Der 8. März steht für eine Geschichte von Kämpfen, an die wir anknüpfen wollen! In diesem Sinne solidarisieren wir uns mit alljenen in der Welt, die am 8. März demonstrieren, feiern, streiken, sabotieren, tanzen. Angesichts der sich zuspitzenden Wirtschaftskrise haben wir uns dieses Jahr auf den Care-Bereich konzentriert. Care-Arbeit bedeutet Betreuungs-, Pflege-, Sorge-, Haushalts- und Beziehungsarbeit. Care-Arbeit ist, ob unbezahlt oder bezahlt, ob privat oder öffentlich, überwiegend von Frauen* geleistete Arbeit, die weitgehend unsichtbar bleibt.

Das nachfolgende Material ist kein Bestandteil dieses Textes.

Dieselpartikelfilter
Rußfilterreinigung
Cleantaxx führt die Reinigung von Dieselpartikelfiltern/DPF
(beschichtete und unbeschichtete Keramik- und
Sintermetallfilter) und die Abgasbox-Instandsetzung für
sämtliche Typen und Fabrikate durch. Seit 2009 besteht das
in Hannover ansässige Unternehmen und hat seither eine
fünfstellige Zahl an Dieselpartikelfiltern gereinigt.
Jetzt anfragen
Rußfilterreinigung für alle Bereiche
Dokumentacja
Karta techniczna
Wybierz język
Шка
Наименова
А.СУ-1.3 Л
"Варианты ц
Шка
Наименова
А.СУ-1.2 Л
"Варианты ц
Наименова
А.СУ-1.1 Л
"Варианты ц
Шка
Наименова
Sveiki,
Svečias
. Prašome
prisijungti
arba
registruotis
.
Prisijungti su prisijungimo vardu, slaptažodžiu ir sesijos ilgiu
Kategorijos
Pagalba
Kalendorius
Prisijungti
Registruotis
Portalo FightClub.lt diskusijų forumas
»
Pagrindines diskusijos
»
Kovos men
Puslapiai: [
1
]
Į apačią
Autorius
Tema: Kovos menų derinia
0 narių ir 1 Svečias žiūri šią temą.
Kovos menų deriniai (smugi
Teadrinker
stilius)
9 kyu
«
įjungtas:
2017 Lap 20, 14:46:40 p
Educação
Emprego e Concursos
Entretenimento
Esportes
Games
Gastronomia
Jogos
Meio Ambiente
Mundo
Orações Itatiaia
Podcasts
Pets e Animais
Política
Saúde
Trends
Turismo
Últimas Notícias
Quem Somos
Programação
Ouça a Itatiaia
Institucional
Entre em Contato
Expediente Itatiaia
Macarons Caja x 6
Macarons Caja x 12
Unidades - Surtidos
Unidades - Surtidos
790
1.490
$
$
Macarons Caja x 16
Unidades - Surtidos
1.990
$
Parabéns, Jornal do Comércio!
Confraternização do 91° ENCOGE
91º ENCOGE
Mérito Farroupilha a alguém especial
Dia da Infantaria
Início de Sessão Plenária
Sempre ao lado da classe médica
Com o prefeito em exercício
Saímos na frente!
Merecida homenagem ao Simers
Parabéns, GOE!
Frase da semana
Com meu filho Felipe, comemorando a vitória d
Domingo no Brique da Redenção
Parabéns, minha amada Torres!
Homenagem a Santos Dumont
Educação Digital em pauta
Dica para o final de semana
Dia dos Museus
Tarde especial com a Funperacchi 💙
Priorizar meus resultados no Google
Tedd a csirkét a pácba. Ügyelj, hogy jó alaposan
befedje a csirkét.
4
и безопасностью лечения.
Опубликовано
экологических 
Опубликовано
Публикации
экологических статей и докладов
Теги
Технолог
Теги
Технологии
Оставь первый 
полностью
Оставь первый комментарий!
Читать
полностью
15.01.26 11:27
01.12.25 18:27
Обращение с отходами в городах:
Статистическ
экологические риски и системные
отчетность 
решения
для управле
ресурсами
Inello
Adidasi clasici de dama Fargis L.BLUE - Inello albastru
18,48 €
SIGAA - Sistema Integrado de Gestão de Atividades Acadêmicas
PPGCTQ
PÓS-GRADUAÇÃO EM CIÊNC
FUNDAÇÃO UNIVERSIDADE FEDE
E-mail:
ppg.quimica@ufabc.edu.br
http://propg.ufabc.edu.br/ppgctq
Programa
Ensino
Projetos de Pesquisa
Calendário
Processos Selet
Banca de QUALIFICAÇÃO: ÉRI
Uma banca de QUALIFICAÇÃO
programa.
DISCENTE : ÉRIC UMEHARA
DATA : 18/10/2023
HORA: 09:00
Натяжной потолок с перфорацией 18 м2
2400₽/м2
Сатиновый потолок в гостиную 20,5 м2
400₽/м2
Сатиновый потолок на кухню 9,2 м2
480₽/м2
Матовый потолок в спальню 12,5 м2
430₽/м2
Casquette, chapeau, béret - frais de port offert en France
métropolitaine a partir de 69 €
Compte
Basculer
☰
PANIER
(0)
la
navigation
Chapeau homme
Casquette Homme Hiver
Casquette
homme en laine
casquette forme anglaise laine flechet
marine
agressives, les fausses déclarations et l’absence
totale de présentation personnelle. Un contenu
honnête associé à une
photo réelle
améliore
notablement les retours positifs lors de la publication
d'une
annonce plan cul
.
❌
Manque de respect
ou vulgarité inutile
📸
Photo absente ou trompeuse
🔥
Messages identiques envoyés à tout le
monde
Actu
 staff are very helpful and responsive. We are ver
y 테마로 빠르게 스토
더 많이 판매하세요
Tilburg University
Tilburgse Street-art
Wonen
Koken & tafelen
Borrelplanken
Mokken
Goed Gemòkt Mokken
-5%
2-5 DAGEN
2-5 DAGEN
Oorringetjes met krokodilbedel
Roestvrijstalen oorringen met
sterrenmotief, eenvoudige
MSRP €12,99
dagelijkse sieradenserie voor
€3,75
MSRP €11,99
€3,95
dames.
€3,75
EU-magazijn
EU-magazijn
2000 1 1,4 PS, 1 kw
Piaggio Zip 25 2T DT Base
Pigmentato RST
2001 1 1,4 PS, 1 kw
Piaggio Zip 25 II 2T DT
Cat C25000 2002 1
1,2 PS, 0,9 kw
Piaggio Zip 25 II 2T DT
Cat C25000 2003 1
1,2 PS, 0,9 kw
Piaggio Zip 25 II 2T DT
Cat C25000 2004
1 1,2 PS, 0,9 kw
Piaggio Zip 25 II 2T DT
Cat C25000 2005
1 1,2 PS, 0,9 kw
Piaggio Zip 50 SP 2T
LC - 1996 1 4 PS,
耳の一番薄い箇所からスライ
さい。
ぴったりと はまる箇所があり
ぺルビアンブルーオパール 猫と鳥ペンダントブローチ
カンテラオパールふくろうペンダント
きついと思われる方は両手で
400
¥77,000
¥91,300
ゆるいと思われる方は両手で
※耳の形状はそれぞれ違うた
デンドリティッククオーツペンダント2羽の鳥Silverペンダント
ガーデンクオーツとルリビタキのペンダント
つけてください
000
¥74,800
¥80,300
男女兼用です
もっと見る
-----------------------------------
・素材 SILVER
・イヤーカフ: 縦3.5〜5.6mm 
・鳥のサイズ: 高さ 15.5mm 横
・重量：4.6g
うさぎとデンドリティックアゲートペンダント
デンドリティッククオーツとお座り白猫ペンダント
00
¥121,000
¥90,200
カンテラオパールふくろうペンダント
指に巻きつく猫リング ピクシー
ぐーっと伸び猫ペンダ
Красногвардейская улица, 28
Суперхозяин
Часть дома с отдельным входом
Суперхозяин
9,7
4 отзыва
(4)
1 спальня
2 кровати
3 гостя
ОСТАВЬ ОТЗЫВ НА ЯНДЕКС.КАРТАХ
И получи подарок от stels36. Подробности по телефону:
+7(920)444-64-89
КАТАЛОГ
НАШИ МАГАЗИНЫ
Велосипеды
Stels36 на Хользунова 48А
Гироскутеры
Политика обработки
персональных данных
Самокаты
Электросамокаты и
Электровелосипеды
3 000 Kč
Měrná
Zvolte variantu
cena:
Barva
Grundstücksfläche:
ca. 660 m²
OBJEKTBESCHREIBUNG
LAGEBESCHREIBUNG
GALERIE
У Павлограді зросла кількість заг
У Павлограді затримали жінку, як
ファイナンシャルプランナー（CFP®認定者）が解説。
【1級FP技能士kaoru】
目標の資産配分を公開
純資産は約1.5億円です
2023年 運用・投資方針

Viele erleben wie neben Lohnarbeit, Erziehung, Haushalt und Bildung wenig Zeit für Fürsorge, Selbstsorge und Muße bleibt. Oftmals individualisiert sich die Überforderung moralisch und wir geben uns selbst die Schuld für all den Stress. Von falschem Zeitmanagement, fehlender Flexibilität und zu geringer Belastbarkeit ist dann die Rede. Es lohnt sich ein Blick hinter die kapitalistische Kulisse, um zu verstehen, dass es sich nicht um Zufälle oder individuelles Versagen handelt, sondern um sich verschärfende wirtschaftliche Bedingungen. Durch Privatisierungen im Pflege- und Gesundheitsbereich, Ökonomisierung der Bildungslandschaft, Prekarisierung von Arbeitsverhältnissen und estriktive HartzIV-Gesetzgebungen entsteht ein Mehr an Reproduktionsarbeit in den Familien und sozialen Zusammenhängen. Die Auswirkungen dieser sozialen Reproduktionskrise sind geschlechtsspezifisch und hängen eng mit der zunehmenden Bedeutung von Lohnarbeit für alle und den wachsenden familiären Anforderungen vor allem für Frauen* zusammen.
*Mit Postkarten zum Weltfrauen*tag wollen wir auf diese Thematik aufmerksam machen. Sie sind hier und hier runterladbar und wir freuen uns über Verschicken, Weitergeben und Verteilen.*
Außerdem freuen wir uns, dass Gabriele Winker einen Vortrag zu dieser Thematik in Tübingen halten wird. Gabriele Winker plädiert ausgehend von einer Analyse der oben beschriebenen sozialen Reproduktionskrise für einen grundlegenden Perspektivenwechsel. Sie zeigt, dass in einem kapitalistischen System, in dem Profitmaximierung oberste Priorität hat, Zeit und Ressourcen für die Selbstsorge ebenso wie für die Sorge für Andere nur unzureichend realisierbar ist. Mit ihrem Aufruf zur Care Revolution wird Gabriele Winker ausführen, wie die mit Frauen* stereotyp verbundene Reproduktionssphäre neu bewertet werden kann und die für alle Menschen wichtigen Aufgaben in Bildung und Erziehung, Gesundheit und Pflege in das Zentrum von politischem Handeln gestellt werden können.
*Soziale Reproduktion in der Krise — Care Revolution als Perspektive*
*Dienstag, 12.03.2013, 20.30 Uhr, Club Voltaire*
*Gabriele Winker*
(Feministisches Institut Hamburg sowie Professorin für Arbeitswissenschaft und Gender Studies an der TU Hamburg-Harburg und Leiterin des Arbeitsbereichs Arbeit-Gender-Technik)
QueerFem Ag der interventionistischen Linken Tübingen
[1] <#_ftnref1> Wenn wir von Frauen* sprechen ist es uns wichtig zu betonen, dass wir diese als gesellschaftlich konstruierte aber wirksame Kategorie verstehen, die tendenziell dazu führt, Unterschiede zwischen Frauen* zu verdecken. Wir wollen stattdessen Unterschiede zwischen Frauen* hinsichtlich ihrer gesellschaftlichen Positionierung als z.B. Weiße, als Person of Colour (PoC), als Migrant*in, als Lesbe, Cis- oder Trans*Frau wahrnehmen und in unseren Kämpfen mitdenken.